かものはしプロジェクト共同代表の村田早耶香さんが、児童買春から子どもたちを守るために立ち上がったのは弱冠19歳の時でした。

この活動を村田さんが始めたきっかけは1人の少女を知ったことでした。

2001年6月、大学2年生の時です。

ある授業で新聞記事が配られ、ミーチャという女の子の話が載っていました。

お父さんは体が悪くお母さんは病気で亡くなっていて、長女であるミーチャしか働き手がいなかったため12歳で出稼ぎにいったところ、騙(だま)されて買春宿に売られてしまいました。

逃げ出せないまま強制的に働かされて、結局HIVに感染してエイズを発症してしまい、20歳で亡くなりました。

彼女が最後に言ったのが「学校っていうところに行って、勉強っていうものをしてみたかった」という言葉でした。

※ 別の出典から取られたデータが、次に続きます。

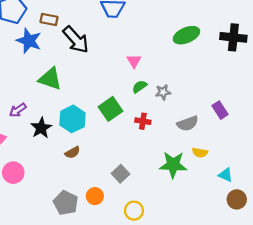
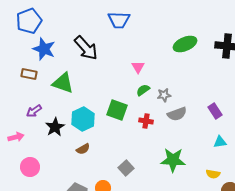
brown rectangle: (49, 20) -> (29, 74), moved
green square: (110, 109) -> (117, 110), turned -35
gray semicircle: (188, 123) -> (177, 114), moved
yellow semicircle: (200, 153) -> (213, 174), moved
cyan triangle: (226, 175) -> (220, 142), moved, turned -32

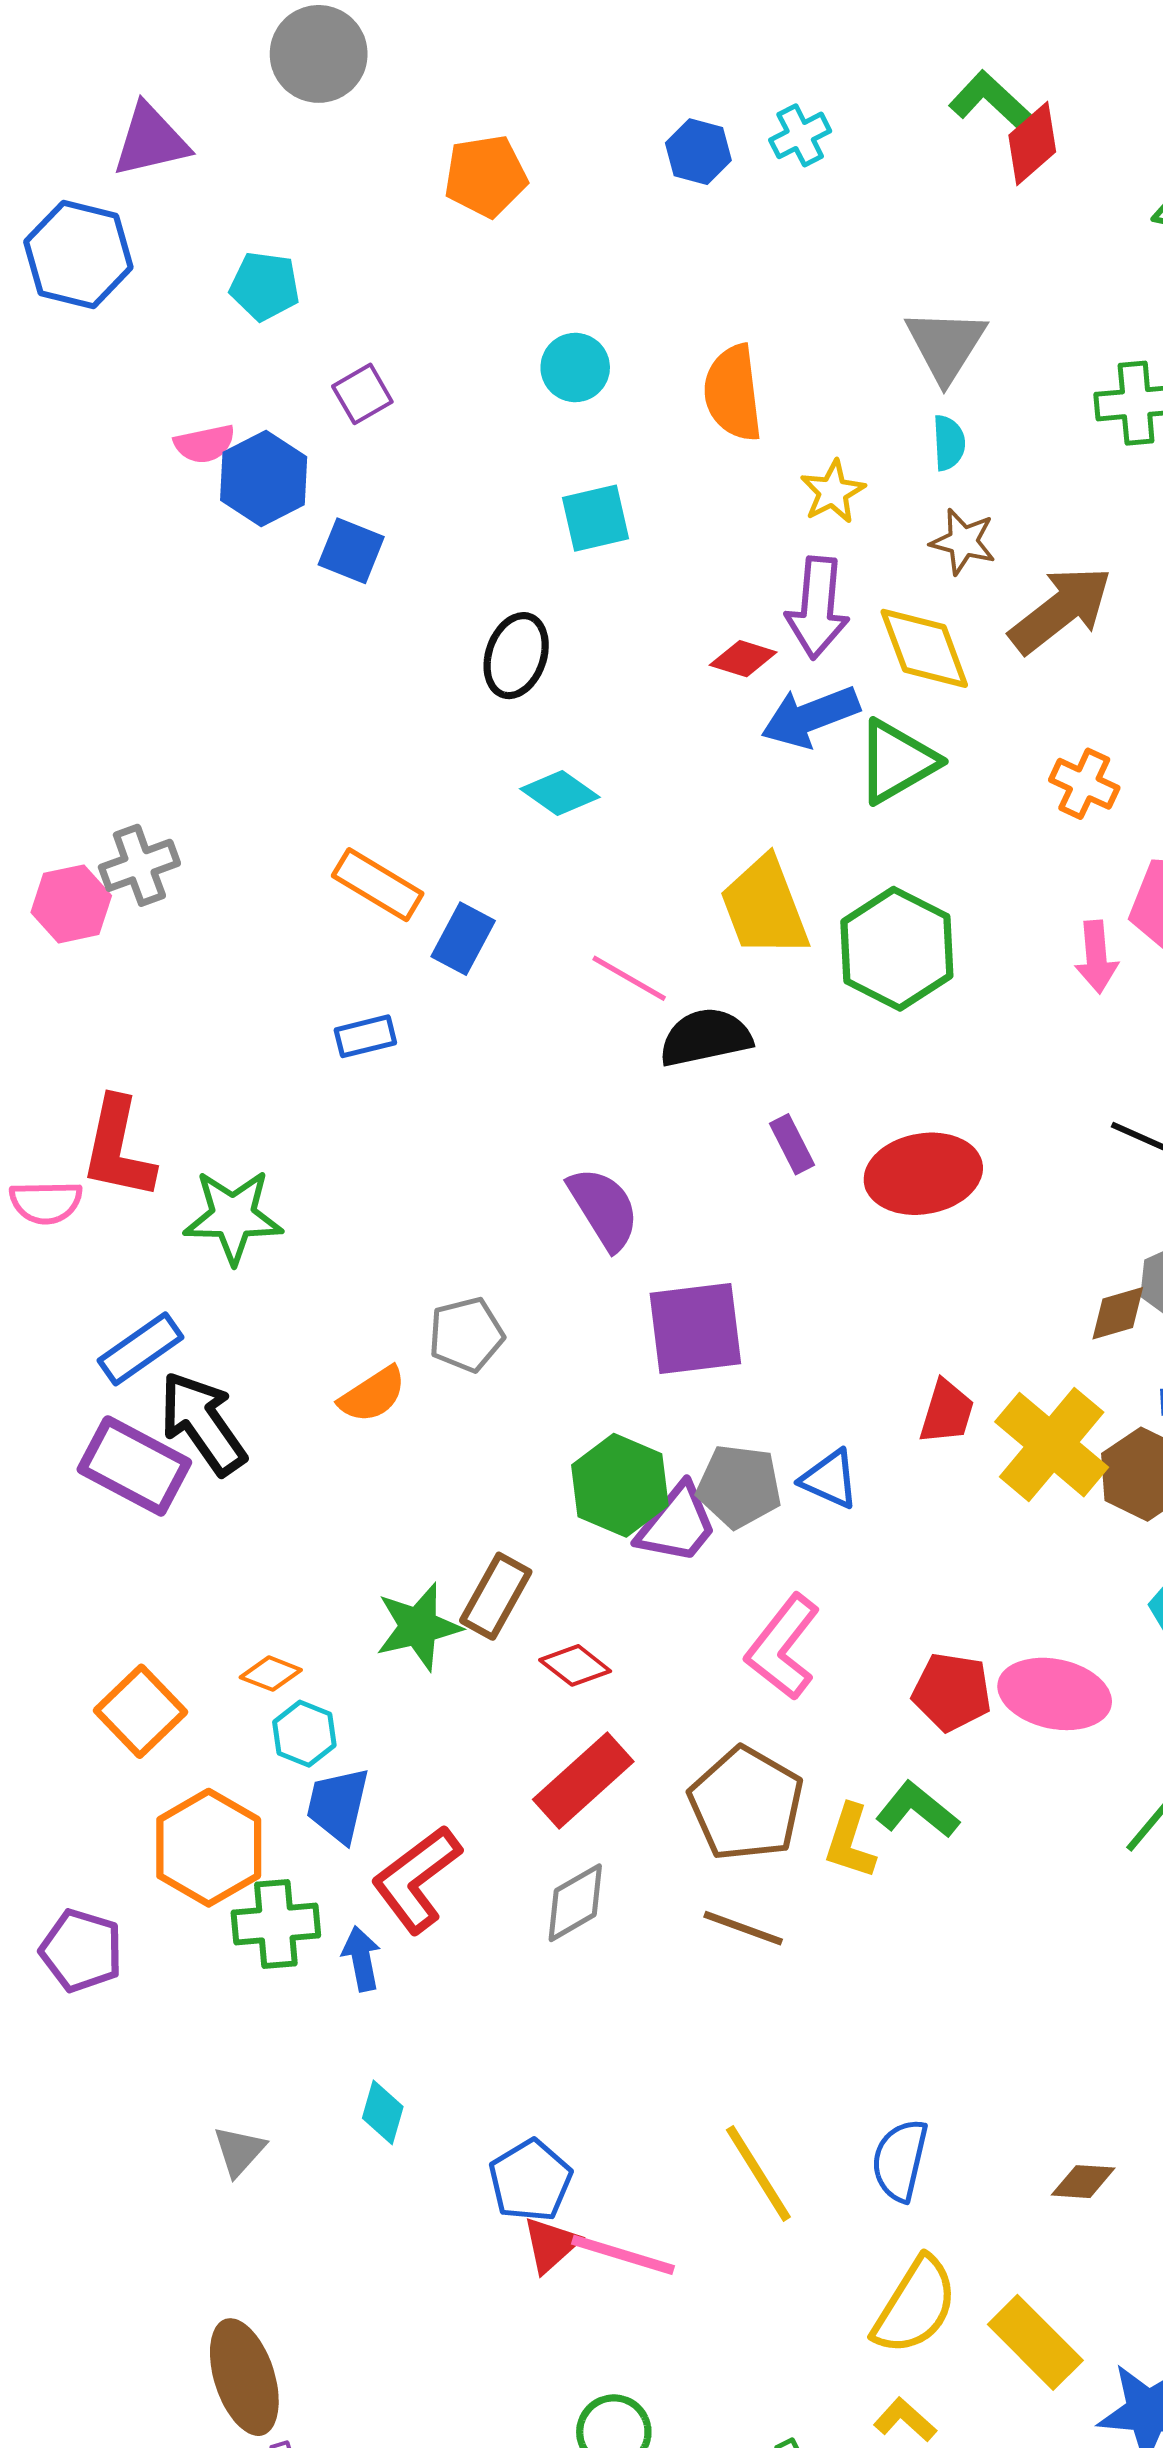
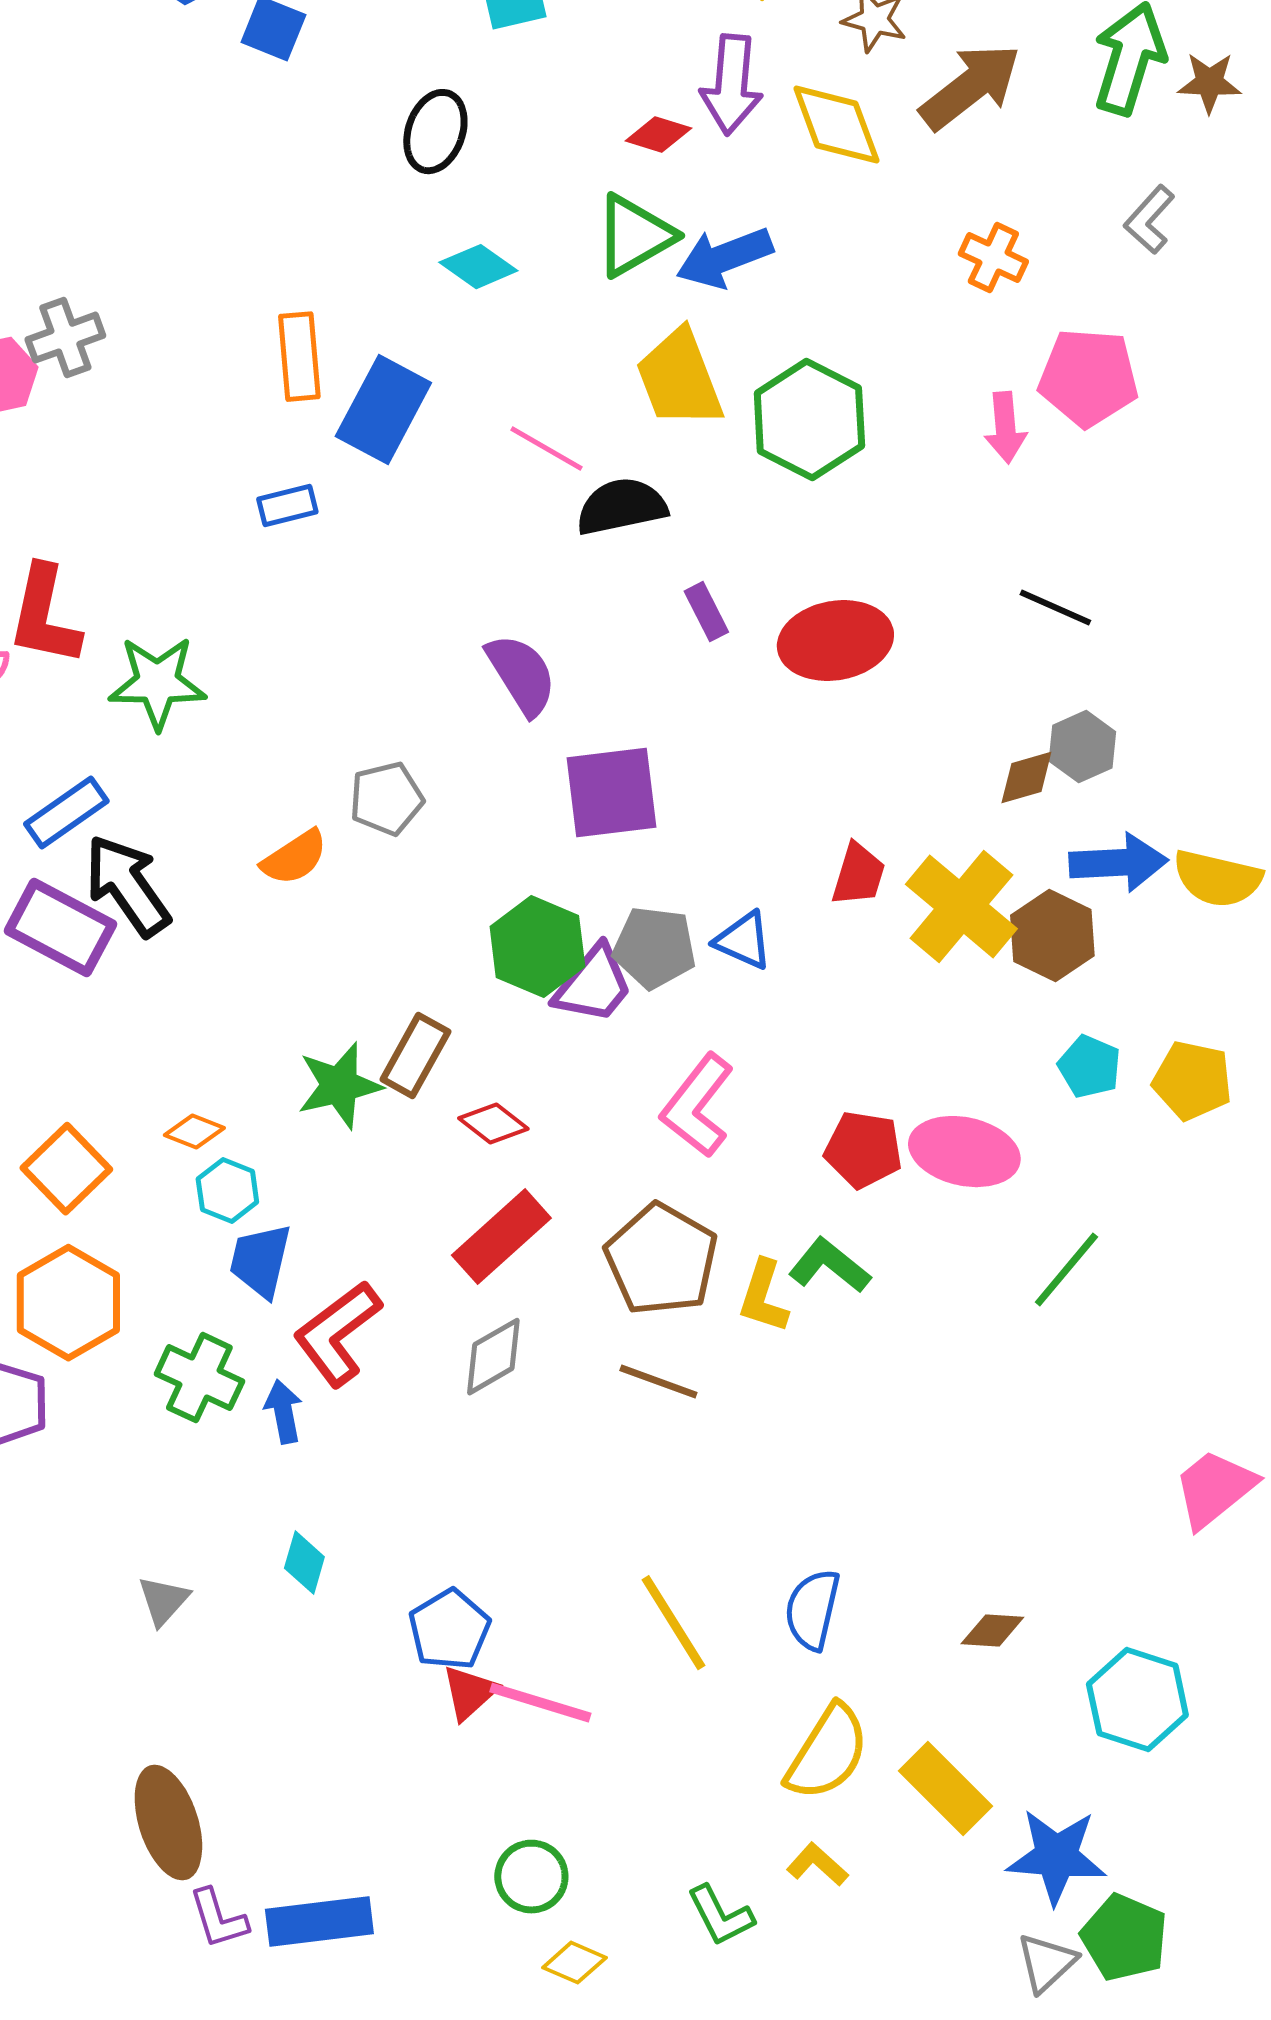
blue arrow: (810, 717) -> (724, 258), moved
green triangle: (897, 761) -> (634, 236), moved
orange rectangle: (378, 885) -> (299, 357), turned 54
blue rectangle: (463, 939) -> (383, 410), size x1.5
orange hexagon: (209, 1848) -> (68, 1303), moved
green cross: (276, 1924) -> (199, 1378), turned 30

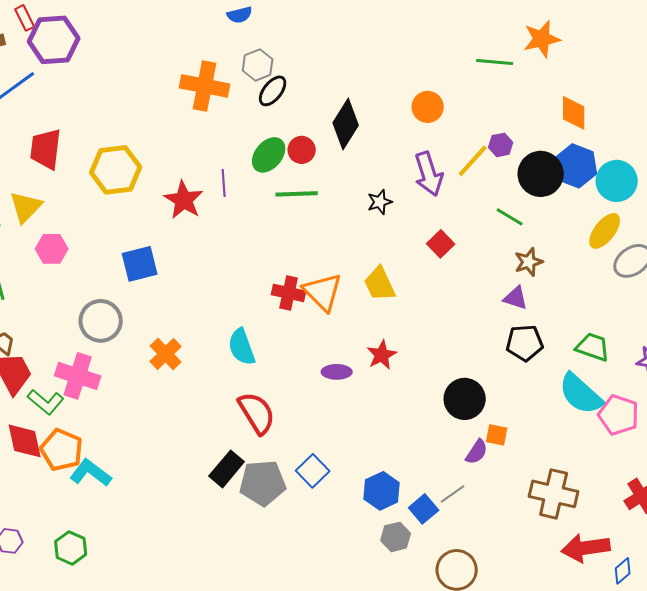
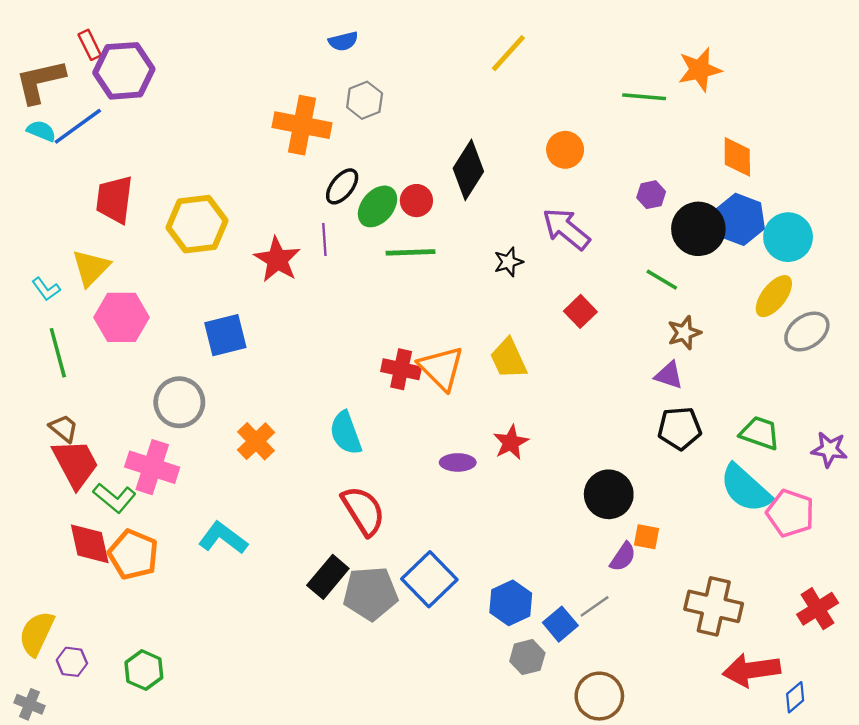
black ellipse: (273, 91) -> (342, 186), moved
yellow line: (473, 161) -> (508, 53), moved
purple arrow: (429, 174) -> (566, 229), turned 147
pink hexagon: (52, 249) -> (122, 317), size x1.4
blue square: (313, 471) -> (429, 579), size x1.4
cyan L-shape: (91, 473) -> (223, 538), moved

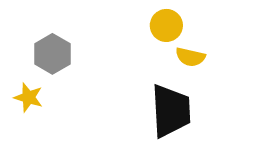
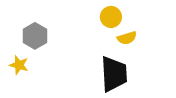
yellow semicircle: (190, 57) -> (127, 38), turned -30

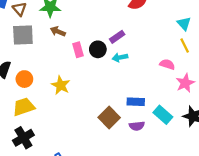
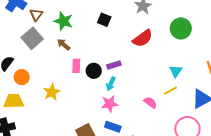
gray square: (23, 35) -> (32, 38), turned 35
yellow line: (185, 45) -> (170, 91), turned 72
cyan arrow: (120, 57) -> (111, 84), turned -72
pink star: (185, 83) -> (110, 104), moved

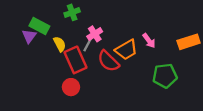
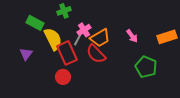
purple triangle: (29, 36) -> (26, 54), moved
yellow semicircle: (60, 44) -> (53, 39), size x1.6
orange trapezoid: (126, 50) -> (100, 38), moved
green pentagon: (165, 76) -> (146, 67), turned 30

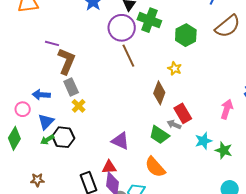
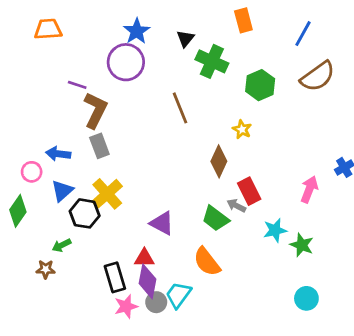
purple circle: (122, 28) -> (126, 62), moved
yellow cross: (79, 106) -> (107, 194), moved, size x1.6
green arrow: (47, 140) -> (62, 245), moved

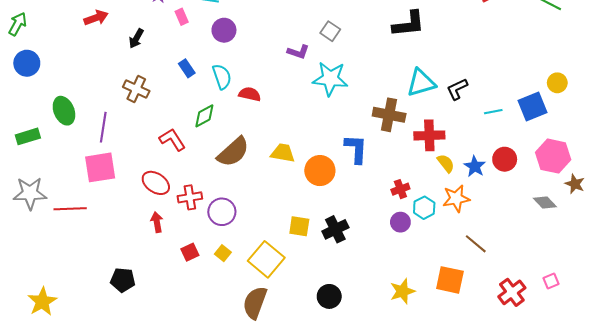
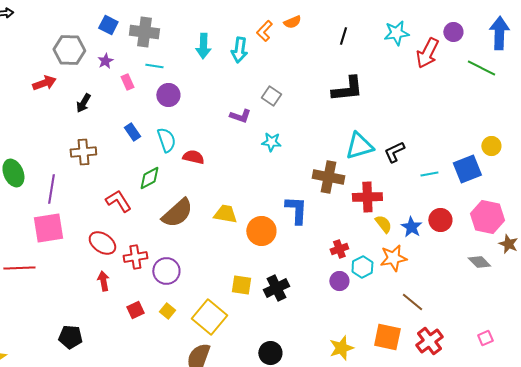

「同じ時代に生きているのに、生まれた場所が違っただけで、私と同世代の女の子が1回も学校に行けずに亡くなった。

一方の私は、高い学費を払って嫌々勉強している。

この違いは何なんだろう。」

この時に受けた衝撃を忘れることができませんでした。



村田さんは実際に現場を見てみようと思い、大学の夏休みに東南アジアに行きました。

カンボジアの被害者施設で、ある6歳の女の子に出会いました。

まさかそんな幼い子までいるとは思いませんでした。

その施設で保護されている女の子たちは体を売らせるために日常的に虐待を受けていたというのです。

それが殴る蹴るだけではなくて、電気ショックを与えられたり、麻薬漬けにされて、たとえ逃げても麻薬が切れたら戻ってこざるを得ない状態にしてしまったり。

あとは、脱走した少女が見せしめのために他の子どもたちの前で殺されたり。

そこで出会った6歳の女の子はとても懐(なつ)いてくれて、村田さんが施設から帰る時は泣きながら別れを惜しんでくれました。

何でこんないい子が施設に来なければいけないのか。

カウンセラーの人に聞いたら、貧しい家庭に生まれ、親に100ドル(約1万円)と引き換えに売られたそうです。

その後、村田さんがその6歳の少女に再び会いに行った時のことです。

その子は自主的に施設を逃げ出してしまったと言われました。

自分が売春宿にいないことが借金取りにばれ、親が殴られているという話をどこから聞きつけ、親のために自ら売春宿に戻ったのです。

このような児童買春の被害は表に出にくく正確な人数の把握は難しいのですが、毎年18歳未満の被害者が世界で180万人ほど出ているそうです。

主な加害者は外国人観光客で、自分の国で子どもが買えないため法律の規制が緩い発展途上国に来て、子どもを性的に虐待し、自国で写真とかビデオを売っているそうです。

加害者の中には日本人も多く含まれていたそうです。

村田さんが幾多の困難を乗り越えて活動を続けてこられたのは、被害者の子どもたちと友達になってしまったことが大きいと言います。

これが本で読んだだけであればまだ見過ごすことができたかもしれませんが、実際に知り合った子が、しかも自分と同じくらいの年齢の子が被害に遭って苦しんでいるということが許せなくて、何とかしたいという思いだけでこれまでやてきたそうです。